---- Recorded information

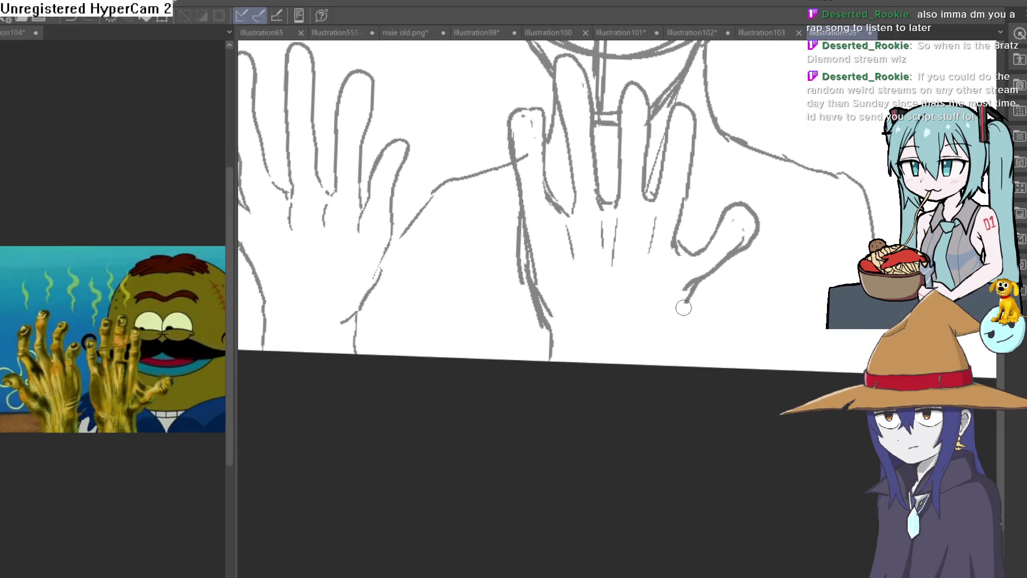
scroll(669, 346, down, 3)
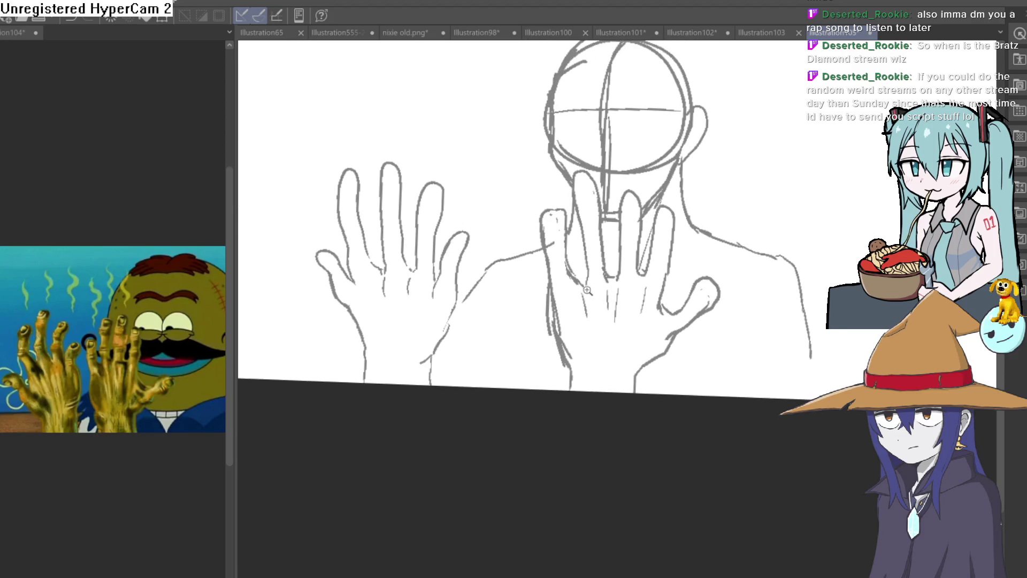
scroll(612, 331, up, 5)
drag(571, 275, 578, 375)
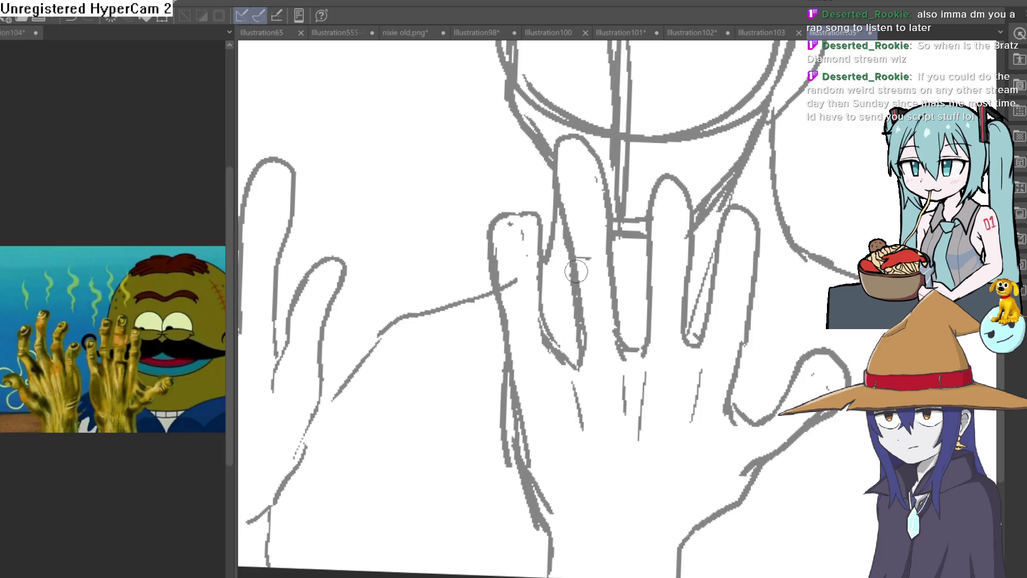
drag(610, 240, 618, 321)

--------

*Task details*.
From the listing above, count the lines that include the word "drag" and give the total alone.

*Exercise response*.
2